Consider this type:
data Vec3 = Vec3 {_x, _y, _z :: Int}
I have some functions that all take the same input, and may fail to compute a field:
data Input
getX, getY, getZ :: Input -> Maybe Int
I can write a function that tries all three of these field constructors:
v3 :: Input -> Maybe Vec3
v3 i = liftA3 Vec3 (getX i) (getY i) (getZ i)
But it's kinda annoying to have to pass that i
input around three times. Functions are themselves an applicative functor, and so one can replace foo x = bar (f x) (g x) (h x)
with foo = liftA3 bar f g h
.
Here, my bar
is liftA3 Vec3
, so I could write
v3' :: Input -> Maybe Vec3
v3' = liftA3 (liftA3 Vec3) getX getY getZ
But this is a bit gross, and when we work with composed applicatives in this way (((->) Input)
and Maybe
), there's the Compose
newtype to handle this kind of thing. With it, I can write
v3'' :: Input -> Maybe Vec3
v3'' = getCompose go
where go = liftA3 Vec3 x y z
x = Compose getX
y = Compose getY
z = Compose getZ
Okay, not exactly a great character savings, but we're now working with one combined functor instead of two, which is nice. And I thought I could use coerce
to win me back some of the characters: after all, x
is just a newtype wrapper around getX
, and likewise for the other fields. So I thought I could coerce liftA3
into accepting three Input -> Maybe Vec3
instead of accepting three Compose ((->) Input) Maybe Vec3
:
v3''' :: Input -> Maybe Vec3
v3''' = getCompose go
where go = coerce liftA3 Vec3 getX getY getZ
But this doesn't work, yielding the error message:
tmp.hs:23:14: error:
• Couldn't match representation of type ‘f0 c0’

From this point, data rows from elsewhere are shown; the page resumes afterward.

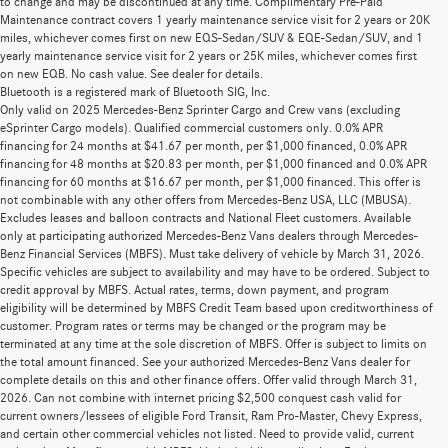
to change and may be discontinued at any time. Complimentary Pre-Paid
Maintenance contract covers 1 yearly maintenance service visit for 2 years or 20K
miles, whichever comes first on new EQS-Sedan/SUV & EQE-Sedan/SUV, and 1
yearly maintenance service visit for 2 years or 25K miles, whichever comes first
on new EQB. No cash value. See dealer for details.
Bluetooth is a registered mark of Bluetooth SIG, Inc.
Only valid on 2025 Mercedes-Benz Sprinter Cargo and Crew vans (excluding
eSprinter Cargo models). Qualified commercial customers only. 0.0% APR
financing for 24 months at $41.67 per month, per $1,000 financed, 0.0% APR
financing for 48 months at $20.83 per month, per $1,000 financed and 0.0% APR
financing for 60 months at $16.67 per month, per $1,000 financed. This offer is
not combinable with any other offers from Mercedes-Benz USA, LLC (MBUSA).
Excludes leases and balloon contracts and National Fleet customers. Available
only at participating authorized Mercedes-Benz Vans dealers through Mercedes-
Benz Financial Services (MBFS). Must take delivery of vehicle by March 31, 2026.
Specific vehicles are subject to availability and may have to be ordered. Subject to
credit approval by MBFS. Actual rates, terms, down payment, and program
eligibility will be determined by MBFS Credit Team based upon creditworthiness of
customer. Program rates or terms may be changed or the program may be
terminated at any time at the sole discretion of MBFS. Offer is subject to limits on
the total amount financed. See your authorized Mercedes-Benz Vans dealer for
complete details on this and other finance offers. Offer valid through March 31,
2026. Can not combine with internet pricing $2,500 conquest cash valid for
current owners/lessees of eligible Ford Transit, Ram Pro-Master, Chevy Express,
and certain other commercial vehicles not listed. Need to provide valid, current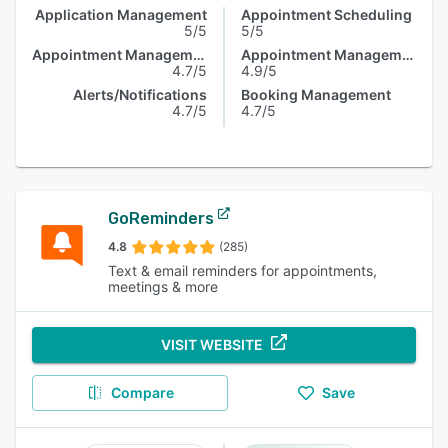
Application Management
Appointment Scheduling
5/5
5/5
Appointment Management
Appointment Management
4.7/5
4.9/5
Alerts/Notifications
Booking Management
4.7/5
4.7/5
GoReminders
4.8
(285)
Text & email reminders for appointments,
meetings & more
VISIT WEBSITE
Compare
Save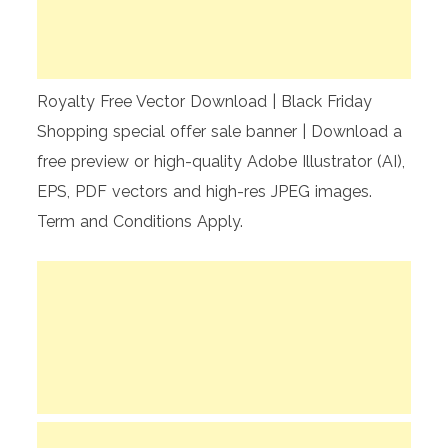
Royalty Free Vector Download | Black Friday
Shopping special offer sale banner | Download a
free preview or high-quality Adobe Illustrator (AI),
EPS, PDF vectors and high-res JPEG images.
Term and Conditions Apply.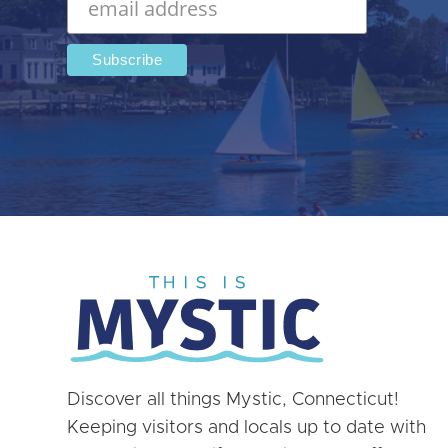
Discover all things Mystic, Connecticut!
Keeping visitors and locals up to date with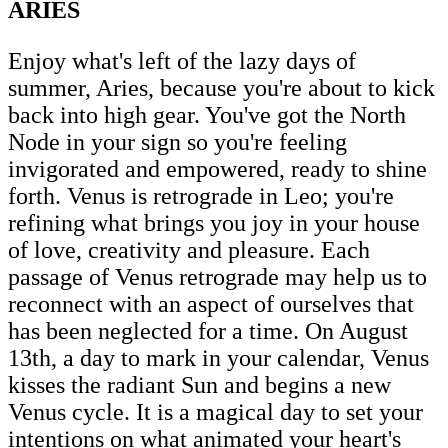
ARIES
Enjoy what's left of the lazy days of
summer, Aries, because you're about to kick
back into high gear. You've got the North
Node in your sign so you're feeling
invigorated and empowered, ready to shine
forth. Venus is retrograde in Leo; you're
refining what brings you joy in your house
of love, creativity and pleasure. Each
passage of Venus retrograde may help us to
reconnect with an aspect of ourselves that
has been neglected for a time. On August
13th, a day to mark in your calendar, Venus
kisses the radiant Sun and begins a new
Venus cycle. It is a magical day to set your
intentions on what animated your heart's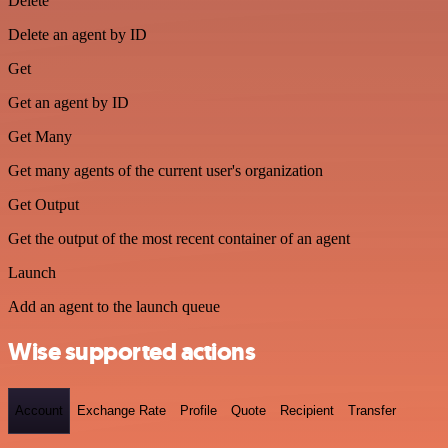
Delete
Delete an agent by ID
Get
Get an agent by ID
Get Many
Get many agents of the current user's organization
Get Output
Get the output of the most recent container of an agent
Launch
Add an agent to the launch queue
Wise supported actions
Account
Exchange Rate
Profile
Quote
Recipient
Transfer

with that of ‘Input -> Maybe Int’
arising from a use of ‘coerce’
• In the expression: coerce liftA3 Vec3 getX getY getZ
In an equation for ‘go’: go = coerce liftA3 Vec3 getX getY getZ
In an equation for ‘v3'''’:
v3'''
= getCompose go
where
go = coerce liftA3 Vec3 getX getY getZ
|
23 | where go = coerce liftA3 Vec3 getX getY getZ
| ^^^^^^^^^^^^^^^^^^^^^^^^^^^^^^^^^
I don't understand why not. I can write coerce getX :: Compose ((->) Input) Maybe Int
, and this is fine. And generally a function can be coerced in order to make it coerce its arguments or return type, as in
coerce ((+) :: Int -> Int -> Int) (Max (5::Int)) (Min (8::Int)) :: Sum Int
And I can in fact write out all the coerce
s individually:
v3'''' :: Input -> Maybe Vec3
v3'''' = getCompose go
where go = liftA3 Vec3 x y z
x = coerce getX
y = coerce getY
z = coerce getZ
So why can't liftA3
itself be coerced to accept getX
instead of coerce getX
, allowing me to use v3'''
?
If you provide the applicative functor to liftA3
, then the following typechecks:
v3' :: Input -> Maybe Vec3
v3' = coerce (liftA3 @(Compose ((->) Input) Maybe) Vec3) getX getY getZ
In coerce liftA3
without any annotation, there is no way to infer what applicative functor to use liftA3
with. Neither of these even mention the type Compose
. It might just as well be ReaderT Input Maybe
, Kleisli Maybe Input
, another type with an unlawful instance or something even more exotic.
In getCompose (coerce liftA3 _ _ _)
(your last attempt), the getCompose
does not constraint liftA3
("inside" of coerce
), because getCompose
is "outside" of coerce
. It requires that the result type of liftA3
is coercible to Compose ((->) Input) Maybe Vec3
, but it might still not be equal to that.